None of this internal drama was to be found in McDonald’s account. Instead, the author sought to show how present-day game theory could parse some of the century’s most interesting big business stories. Seagrams and Schenley battle over strategic reserves of whiskey. General Motors bests Ford at selling automobiles. J. Paul Getty wins big by defecting in an oil industry game. Howard Hughes dramatizes the strategic advantages of secrecy. Walt Disney stakes all on his brand name. Sears, J.C. Penny and Montgomery Ward learn to cooperate to carve up the general merchandise market. The fundamental distinctions are illustrated — coalition-building vs. individualistic non-cooperative games. Zero-sum, win-or-lose situations vs. those in which in which every player has something to gain. Strictly chancy games vs. those in which skill and strategy play a part. But in the end, McDonald’s magnum opus turned out to be a ponderous and dull book.
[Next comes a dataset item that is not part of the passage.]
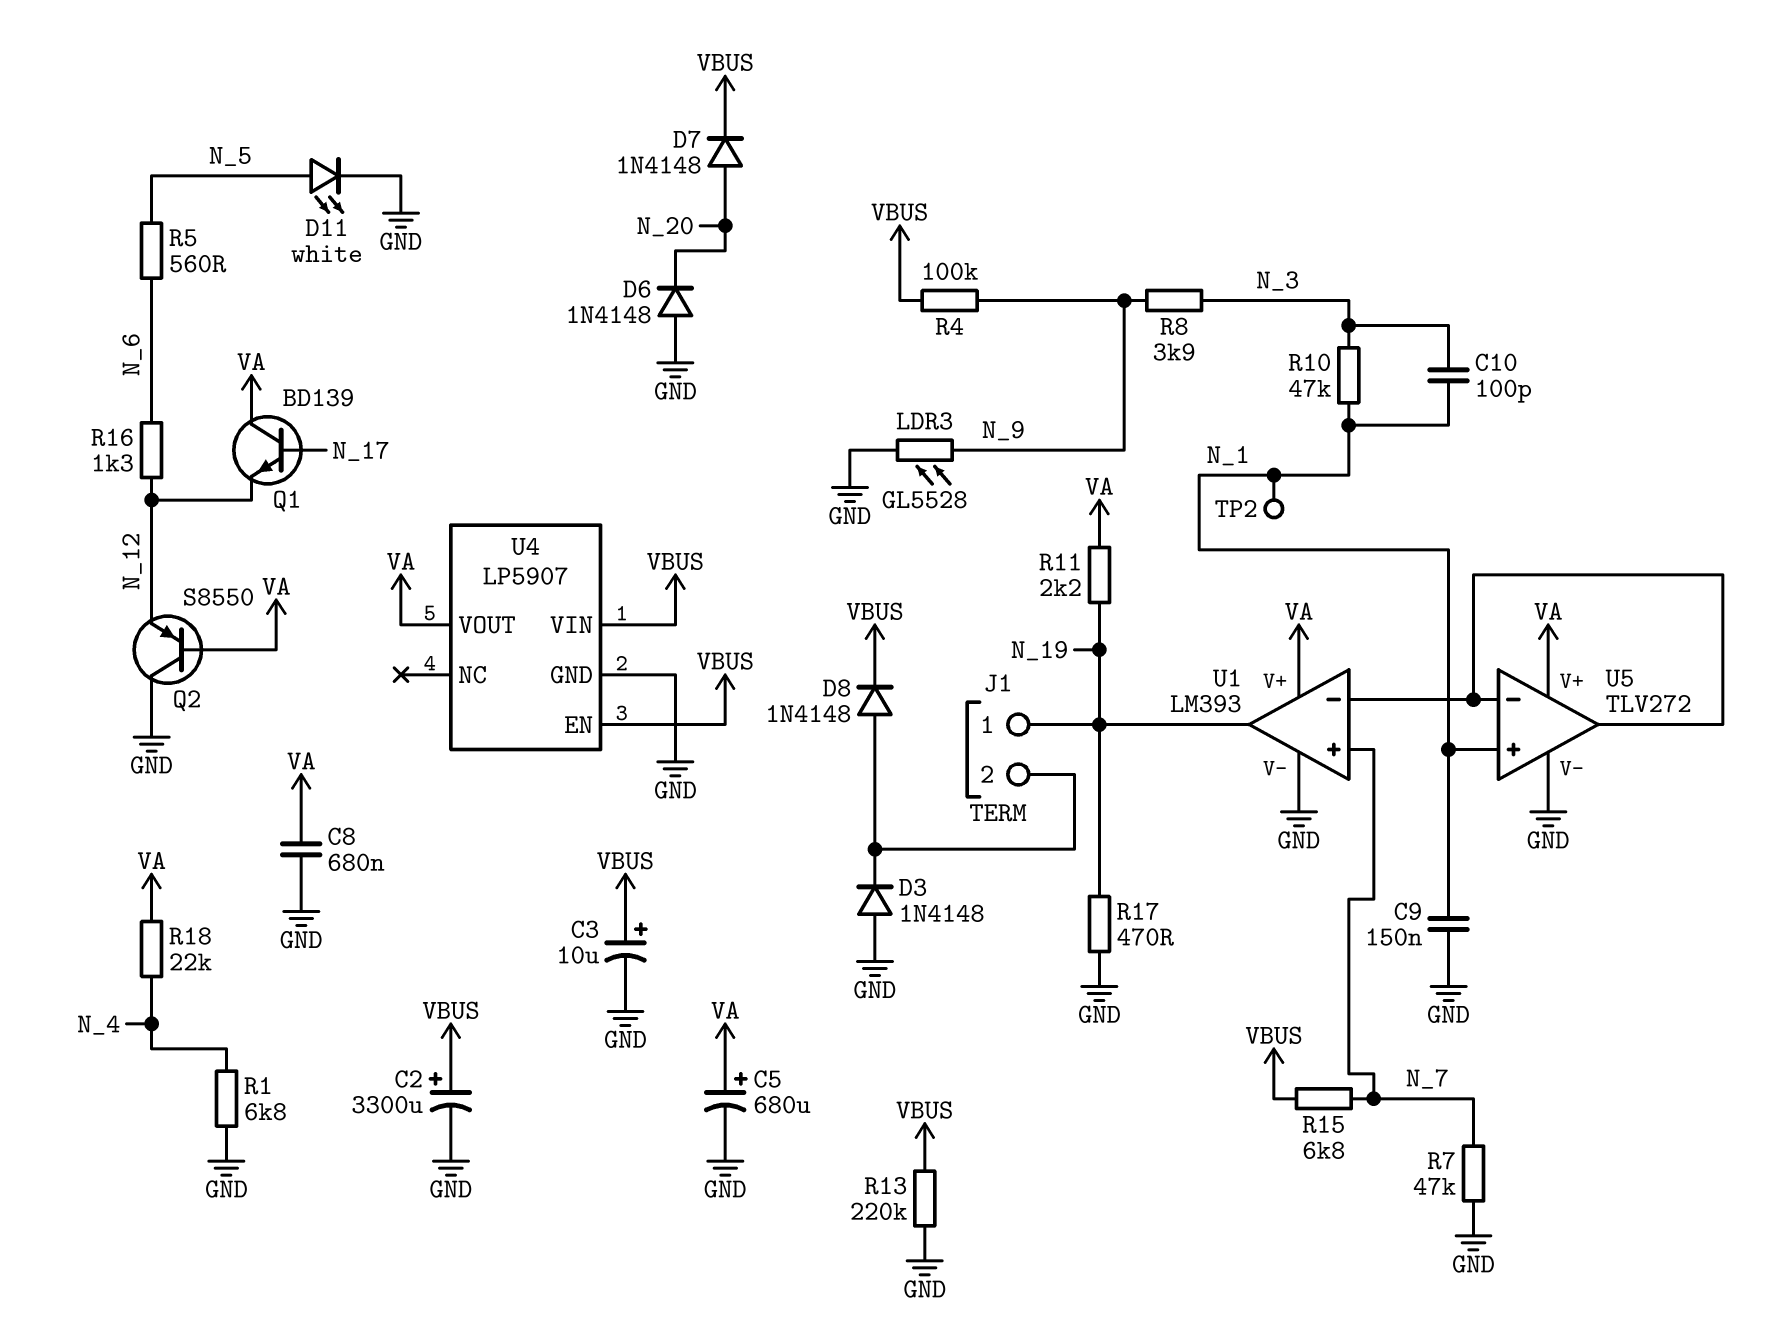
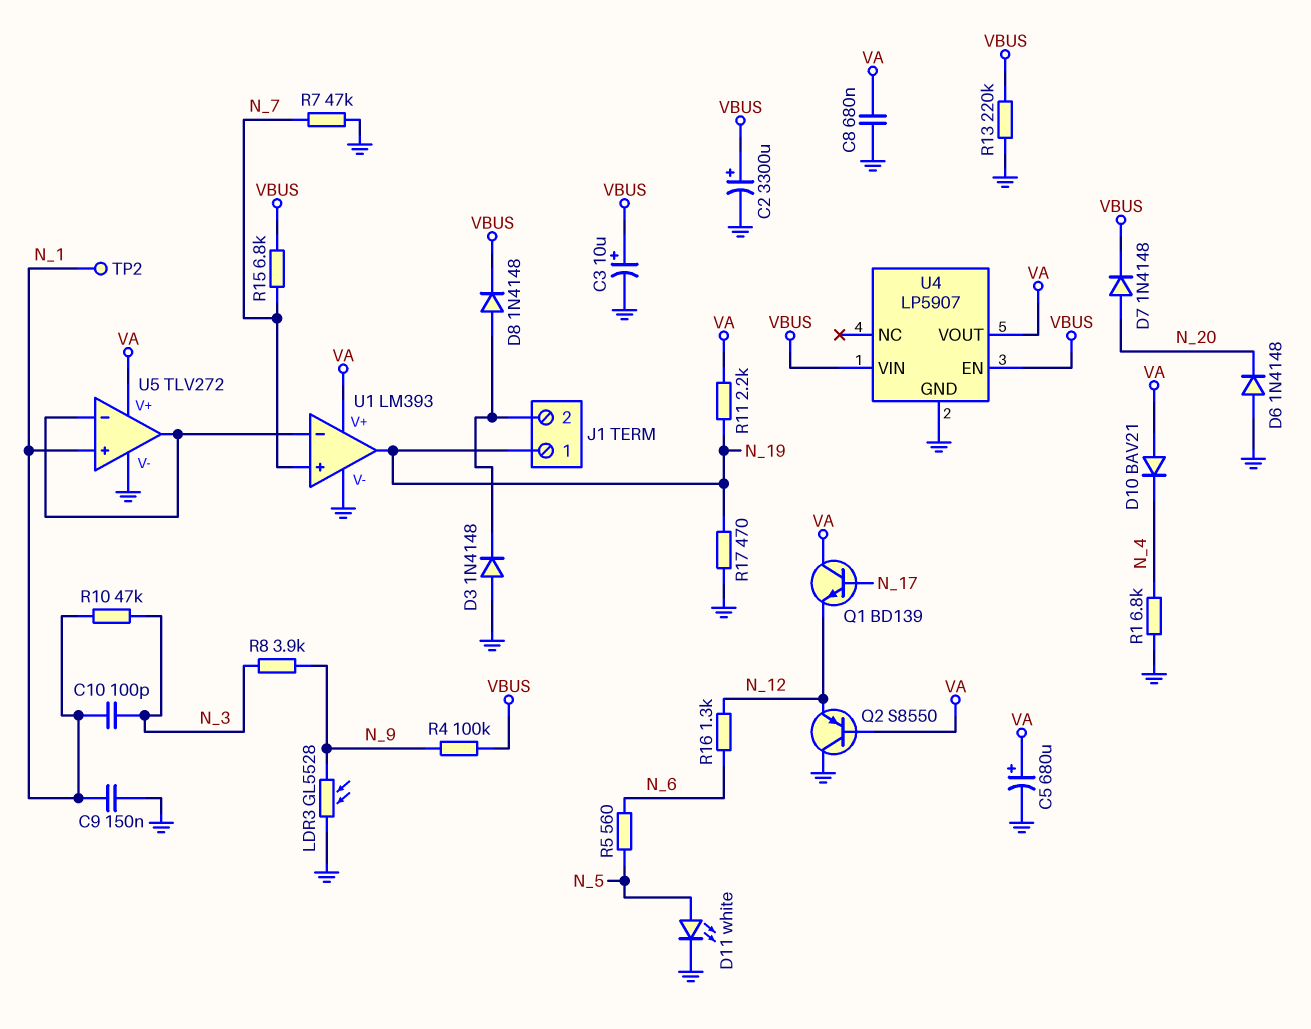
D10: none -> diode BAV21 (A VA, K N_4)
R18: 22k (N_4, VA) -> none

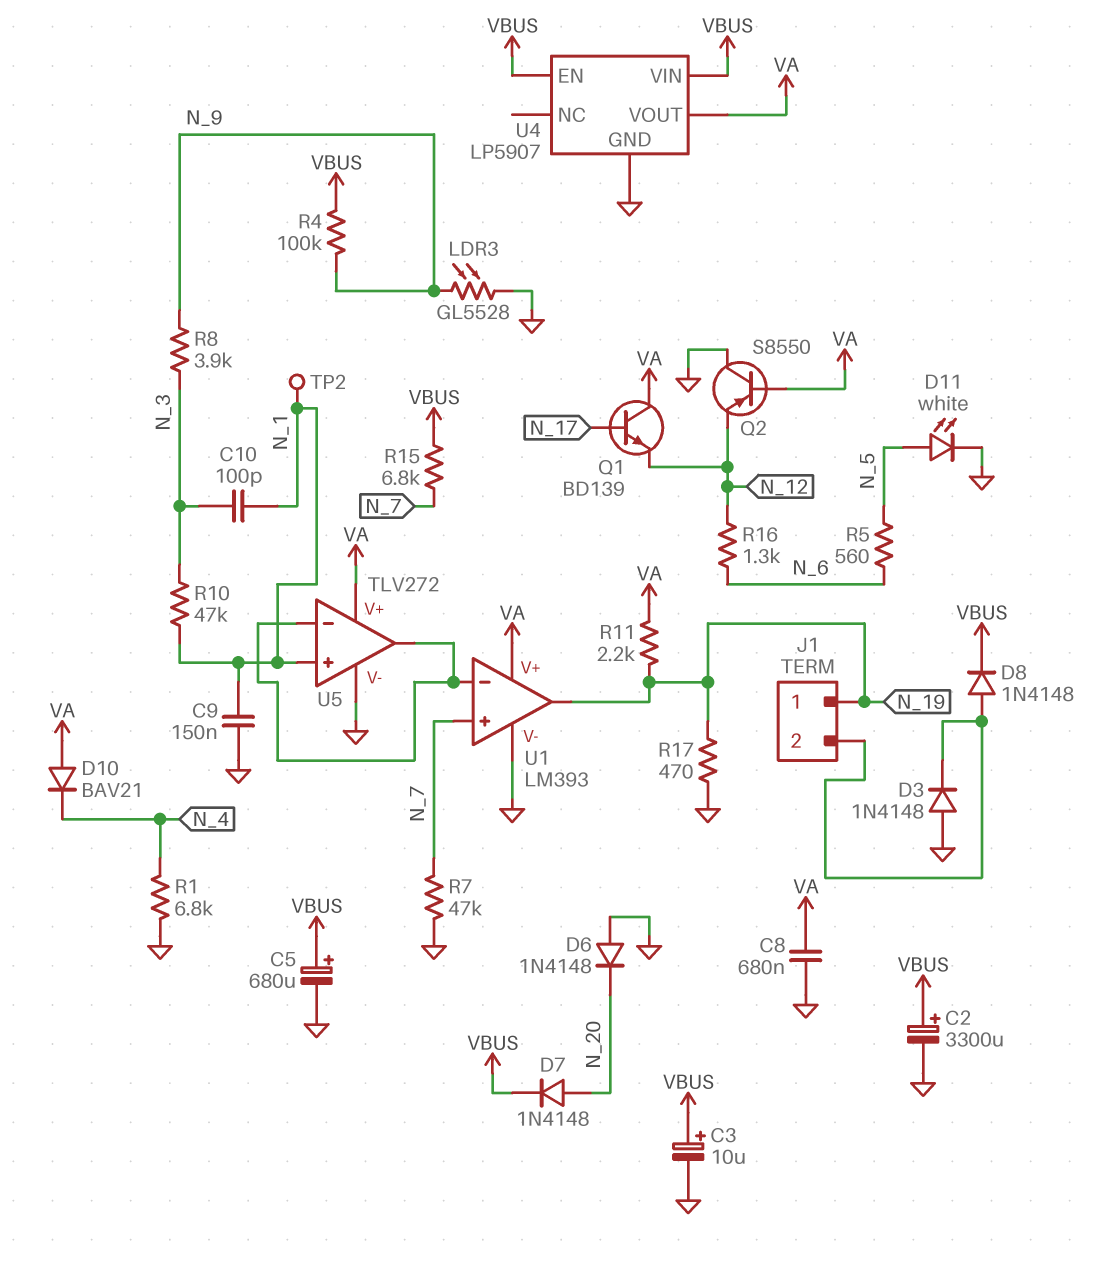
C5: 680uF (plus VA, minus GND) -> 680uF (plus VBUS, minus GND)
R13: 220k (GND, VBUS) -> none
Much better expositions of game theory soon would appear. Perhaps the clearest example of how things had changed with the growth of knowledge is “Poker Strategy: Winning with Game Theory” a 1981 book by MIT mathematician Nesmith Ankeny. Where McDonald’s original essay on poker had been philosophical, verbal, open-ended, Ankeny’s apoproach was concise, statistical, closed — a system that could be taken to Las Vegas and played. (“Do not call the opener with any pair less than Kings.”) Ten years later economists Avinash Dixit and Barry Nalebuf offered an up-to-date tour d’horizen in “Thinking Strategically: The Competitive Edge in Business, Politics and Everyday Life,” complete with a succint definition of Nash equilibrium — given what the other players are doing, none wants to change his own game.

A few years after that, Sylvia Nasar reintroduced Nash — newly honored by the Swedish Academy of Sciences and his schizophrenia in abeyance — to his colleagues in the brilliant biography that became the basis for the film. Even then, the movie got the key thing wrong. In a little fable about dating strategies, the I-think-that-he-thinks strategies of the guys assure that the knock-out blonde in a bar doesn’t get a date. That would never happen in a real-life Nash equilibrium; someone would give her a tumble. In a somewhat similar way, McDonald’s 1975 book didn’t have to be as good as his first. It was an unmistakable wake-up call to those who took it to heart that business executives had learned that they could make serious money by thinking deeply about their problems. The mid-’70s were a very good time in which to apply to business school.

The moral is that no single mode of coverage of the social sciences is appropriate. There ought to be a medley at all times. Scientific revolutions occur occasionally. The rest of the time there is normal science. Where once only trespassing mathematicians had dared, today no fewer than eight top economists are working in Princeton on strategy, including Institute professor Eric Maskin. Yet in other fields — in computer science, in biology — the applications of game theory have barely begun.

Indeed, if you went looking for a McDonald-like figure in journalism today, someone reporting the discovery of new intellectual continents, you might find Matt Ridley. The former science editor of London’s Economist is the author of three books on evolutionary biology — “Genome,” “The Evolution of Virtue” and “The Red Queen: Sex and the Evolution of Human Nature” — and of a pretty good account of the 1988 American presidential campaign as well. On the other hand, if you wanted news about economics going forward, filling in the contours of the map that Von Neumann, Nash and the others sketched with high excitement in the late ’40s and early ’50s, you’d look elsewhere. You could do worse, for instance, than to continue to read Economic Principals.